President, National Urban League
Like America itself, work is constantly evolving, and it is my hope that work in America will continually get better as it expands to be more diverse and inclusive. As I look at my list, I realize that key to this evolution is choice. In some of the books, it’s individuals who have to make a choice—where to live, what to do. In others, the choices are ones we face as a nation.
Hedrick Smith, Who Stole the American Dream? (2012). In the 1950s, 1960s and 1970s, CEOs saw it as their duty to balance the interests of investors with workers, management and the local community. But that changed significantly by the 1980s, when corporate America and its political influence changed the tax system and rolled back regulations—essentially rewriting the rules of work. At the same time, the strength and numbers of citizen “movements” declined. In this book, Smith makes the case that a lopsided split in our country’s economy isn’t just unfair, it’s no longer tolerable. It’s time for us to take back the pen.

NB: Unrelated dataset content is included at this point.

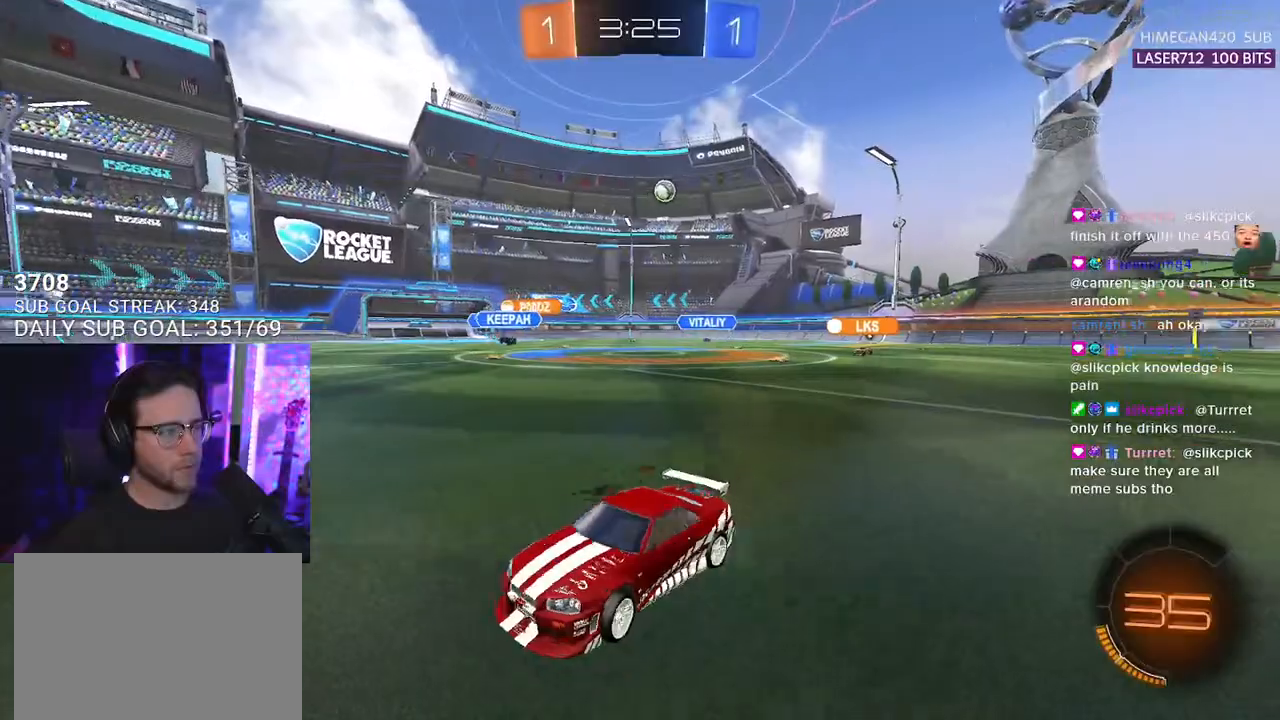
{"buttons": ["R2"], "left_stick": "left", "right_stick": "center", "events": []}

Joseph E. Stiglitz, The Price of Inequality: How Today’s Divided Society Endangers our Future (2012). In this immensely readable book, Nobel Prize-winning economist Stiglitz demonstrates that markets are moved as much by Washington politicians as Wall Street traders and how their choices have created inequality…not just in wages, but in opportunity as well. So not only is our economy negatively impacted, but also our democracy.
Isabel Wilkerson, The Warmth of Other Suns: The Epic Story of America's Great Migration (2010). Whether it’s the sharecropper’s wife who left Mississippi for Chicago in the 1930s or the doctor who left Louisiana for Los Angeles in the 1950s, the mass movement of millions of African Americans away from the South changed not only individual lives and families, but also the topography and geography of work in the United States. This book explores the impact of “The Great Migration” on America’s communities and workplaces.
Claude Brown, Manchild in the Promised Land (1965). This autobiographical novel, set in Harlem in the 1940s and 1950s, rocked the literary world when it was published during the tumultuous mid-1960s. It didn’t pull any punches and told it like it was. And for many, it graphically demonstrated how poverty and violence are intertwined with lack of employment opportunity. It’s an extraordinary snapshot of a time and place in American history, with universal appeal; it has been translated into 14 languages.
Marc Morial is the current president of the National Urban League and a former mayor of New Orleans, serving from 1994 to 2002.